A couple weeks ago I had the opportunity to celebrate Mass for some alums of Marquette and Notre Dame working in Hollywood. The event was held at a beautiful home with a large backyard that allowed for a great evening of conversation.
Amidst the socializing someone came up to me and commented on how they’d never been to a Mass in a home before and on what a rich and intimate experience it had been. “You know,” she said, “they should do an Uber for priests!”
Given the already overtaxed state of the clergy, it’s hard to imagine there would be enough manpower to consistently offer such a service. But considering the idea even hypothetically leads to some interesting insights. For instance, if an intimate setting can provide such a rich personal experience of church and Christ, what can we do to give people that kind of intimacy at our parishes? For instance, do we use a space other than the main church for daily Mass, a space that better suits the smaller numbers that might be present? Or do we offer other sorts of services, like Eucharistic adoration, that invite a greater sense of intimacy? Does our parish have group activities like Christian Life Community or support groups that are built around small groups of people sharing and supporting each other? And, maybe, do we make the occasional home Mass, perhaps for groups of families, a part of each priest or deacon’s work?
Another thing about Uber: at the end of your ride, you rate your driver. She didn’t get you where you need to go fast enough? His car was a mess? Mark them accordingly, offer comments and see results—because if they don’t change, they stop getting customers.
In the church, we have no such clear feedback mechanism. As a priest, I can tell you that trying to discern whether your homily landed (let alone whether your style of presiding allowed the liturgy to happen in a prayerful way) can be nearly impossible. You hunt for clues amongst the most vague of signs—Did they look at me when they left Mass? Did they smile in a “nice homily, Father” kind of way? Was the collection up or down? Did they stay for the final blessing? Maybe it means something. Maybe it doesn’t.
The fact is, parishioners are never going to tell you that you’re boring or offensive. And yet within a parish community there most certainly is a sense of which priests and deacons you want to hear from and which you don’t, whose Masses take forever, who’s insensitive to women, who’s good with the kids.
No one looks forward to receiving laundry lists of the things they’re doing wrong. At the same time, I think most clergy do want to know if their style is not working, or if they could be doing something better. Could there be an app for that? Not Uber, maybe, but Rate (or better yet, Help) My Priest?
Or maybe we should ask every priest and deacon to do a liturgy or preaching practicum every five years, a workshop situation where they preside and preach and receive feedback and support from both professionals and ordinary people? Most professions demand ongoing professional development.
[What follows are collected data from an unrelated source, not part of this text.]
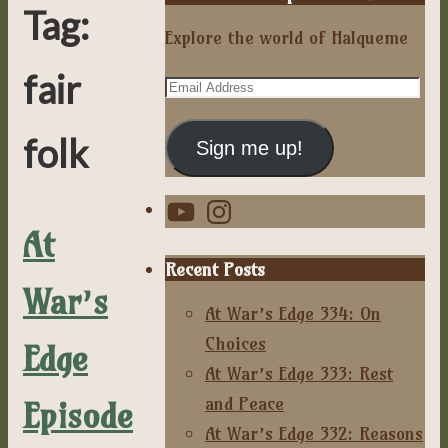
Tag:
Explore the world of Halqueme
fair
Email
Address
folk
Sign me up!
YouTube
Instagram
At
Recent Posts
War’s
At War’s Edge 334: On
Choices
Edge
At War’s Edge 333: Rest
and Peace
Episode
At War’s Edge 332: Reasons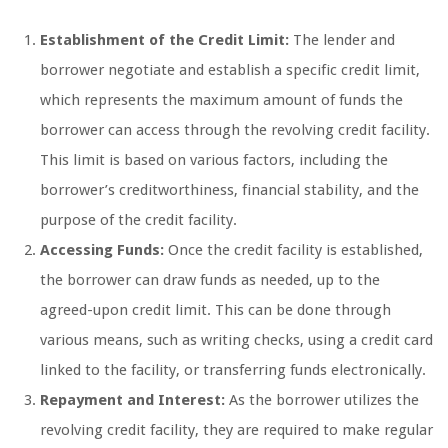
Establishment of the Credit Limit:
The lender and
borrower negotiate and establish a specific credit limit,
which represents the maximum amount of funds the
borrower can access through the revolving credit facility.
This limit is based on various factors, including the
borrower’s creditworthiness, financial stability, and the
purpose of the credit facility.
Accessing Funds:
Once the credit facility is established,
the borrower can draw funds as needed, up to the
agreed-upon credit limit. This can be done through
various means, such as writing checks, using a credit card
linked to the facility, or transferring funds electronically.
Repayment and Interest:
As the borrower utilizes the
revolving credit facility, they are required to make regular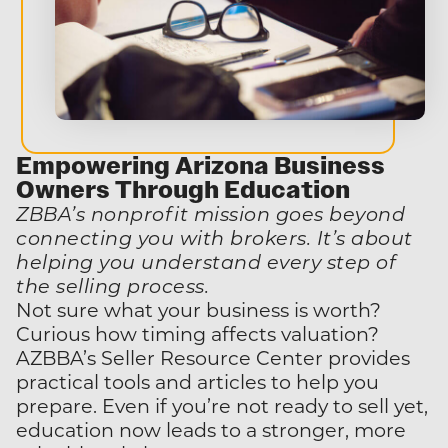
Empowering Arizona Business
Owners
Through Education
ZBBA’s nonprofit mission goes beyond
connecting you with brokers. It’s about
helping you understand every step of
the selling process.
Not sure what your business is worth?
Curious how timing affects valuation?
AZBBA’s Seller Resource Center provides
practical tools and articles to help you
prepare. Even if you’re not ready to sell yet,
education now leads to a stronger, more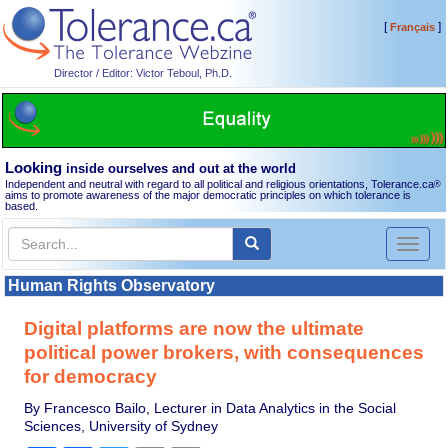
[
]
Français
Director / Editor: Victor Teboul, Ph.D.
Looking
inside ourselves and out at the world
Independent and neutral with regard to all political and religious orientations, Tolerance.ca
®
aims to promote awareness of the major democratic principles on which tolerance is
based.
Toggl
naviga
Human Rights Observatory
Digital platforms are now the ultimate
political power brokers, with consequences
for democracy
By Francesco Bailo, Lecturer in Data Analytics in the Social
Sciences, University of Sydney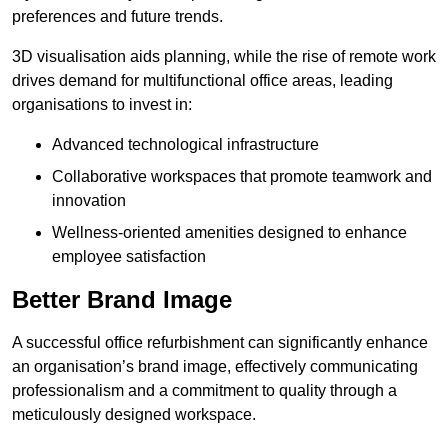
preferences and future trends.
3D visualisation aids planning, while the rise of remote work
drives demand for multifunctional office areas, leading
organisations to invest in:
Advanced technological infrastructure
Collaborative workspaces that promote teamwork and
innovation
Wellness-oriented amenities designed to enhance
employee satisfaction
Better Brand Image
A successful office refurbishment can significantly enhance
an organisation’s brand image, effectively communicating
professionalism and a commitment to quality through a
meticulously designed workspace.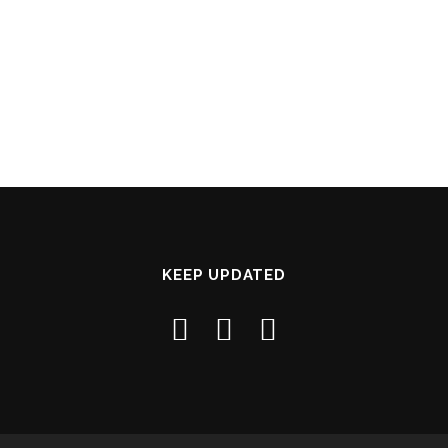
KEEP UPDATED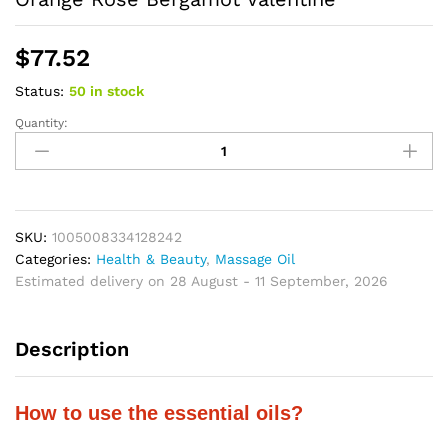
$
77.52
Status:
50 in stock
Quantity:
Essential
Oils
Set
For
Diffuser
Home
SKU:
1005008334128242
Care
Categories:
Health & Beauty
,
Massage Oil
Making
Estimated delivery on 28 August - 11 September, 2026
Scents
Candle
Description
Peppermint
Sweet
Orange
How to use the essential oils?
Rose
Bergamot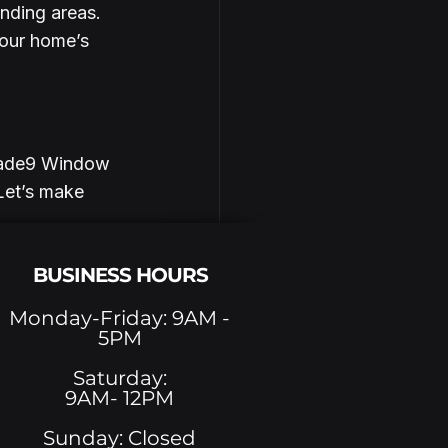
nding areas. 
your home’s 
Shade9 Window 
Let’s make 
BUSINESS HOURS
Monday-Friday: 9AM -
5PM
See All
Saturday:
9AM- 12PM
Sunday: Closed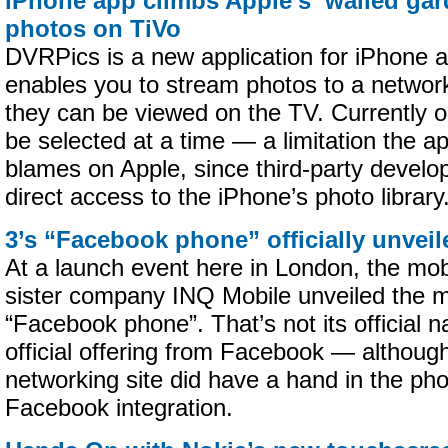
iPhone app climbs Apple’s ‘walled gar
photos on TiVo
DVRPics is a new application for iPhone a
enables you to stream photos to a networ
they can be viewed on the TV. Currently 
be selected at a time — a limitation the a
blames on Apple, since third-party develop
direct access to the iPhone’s photo library
3’s “Facebook phone” officially unveil
At a launch event here in London, the mobi
sister company INQ Mobile unveiled the m
“Facebook phone”. That’s not its official n
official offering from Facebook — although
networking site did have a hand in the ph
Facebook integration.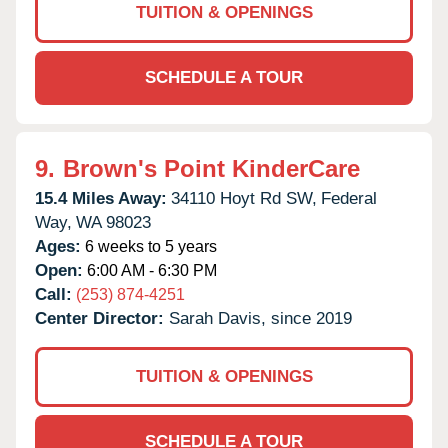
TUITION & OPENINGS
SCHEDULE A TOUR
9.
Brown's Point KinderCare
15.4 Miles Away:
34110 Hoyt Rd SW,
Federal
Way,
WA
98023
Ages:
6 weeks to 5 years
Open:
6:00 AM - 6:30 PM
Call:
(253) 874-4251
Center Director:
Sarah Davis, since 2019
TUITION & OPENINGS
SCHEDULE A TOUR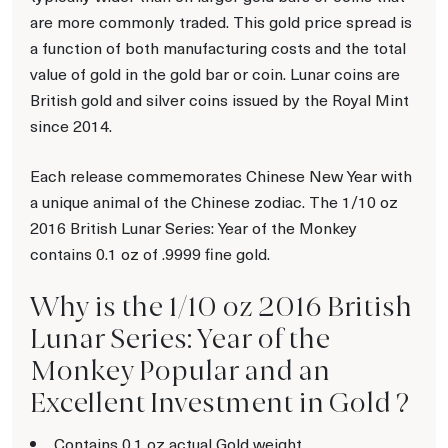
are more commonly traded. This gold price spread is
a function of both manufacturing costs and the total
value of gold in the gold bar or coin. Lunar coins are
British gold and silver coins issued by the Royal Mint
since 2014.
Each release commemorates Chinese New Year with
a unique animal of the Chinese zodiac. The 1/10 oz
2016 British Lunar Series: Year of the Monkey
contains 0.1 oz of .9999 fine gold.
Why is the 1/10 oz 2016 British
Lunar Series: Year of the
Monkey Popular and an
Excellent Investment in Gold ?
Contains 0.1 oz actual Gold weight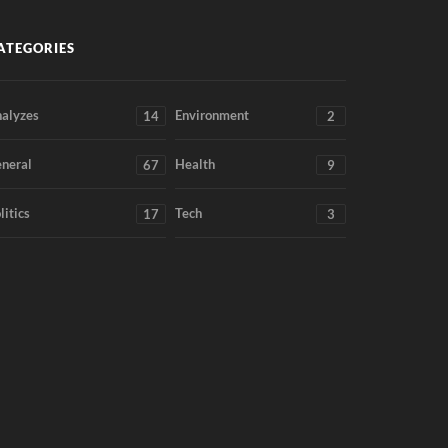
ATEGORIES
alyzes
Environment
14
2
neral
Health
67
9
litics
Tech
17
3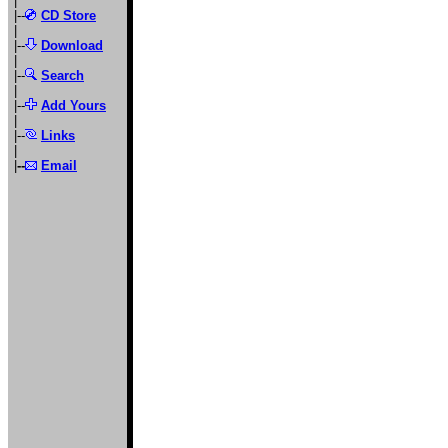
|
|--
CD Store
|
|--
Download
|
|--
Search
|
|--
Add Yours
|
|--
Links
|
|
--
Email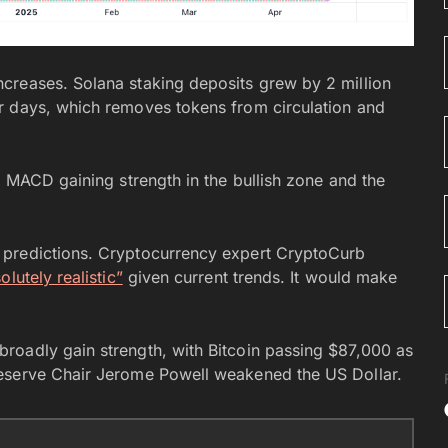
creases. Solana staking deposits grew by 2 million
r days, which removes tokens from circulation and
e MACD gaining strength in the bullish zone and the
 predictions. Cryptocurrency expert CryptoCurb
lutely realistic”
given current trends. It would make
roadly gain strength, with Bitcoin passing $87,000 as
Reserve Chair Jerome Powell weakened the US Dollar.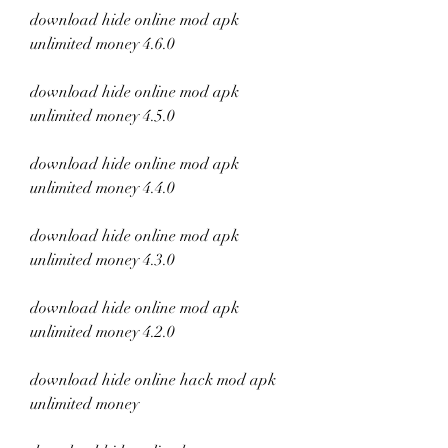
download hide online mod apk 
unlimited money 4.6.0
download hide online mod apk 
unlimited money 4.5.0
download hide online mod apk 
unlimited money 4.4.0
download hide online mod apk 
unlimited money 4.3.0
download hide online mod apk 
unlimited money 4.2.0
download hide online hack mod apk 
unlimited money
Why shouldn’t we do the same?
A last issue the Uber idea brings up is the question of accessibility. In some places it is undoubtedly still true that you can call a rectory in the middle of the night and a priest will answer. Other places, that’s far less likely.
And yet there are occasions when finding a priest in the middle of the night is an urgent necessity. So what if a diocese did develop a sort of Uber app for the Last Rites, a place to which the family of a loved one could go and find nearby priests who have made themselves available to do the anointing? Something easy that could remove the frustration of calling parish after parish searching for a priest when every moment is so precious. It could even be the kind of thing where every priest of the diocese agrees to pitch in a certain number of nights a month.
Probably, there would still be issues of availability. But maybe in this case, as in the others, it’s worth the experiment anyway, if only to see what it might teach us about how we can better go about serving people with the limited resources we have. It’s strange but true that Silicon Valley and Christianity are both predicated on the belief that out of one abject failure can come new opportunity in abundance—and not just in belief but in lived experience.
So maybe we just need to take some risks and see what happens.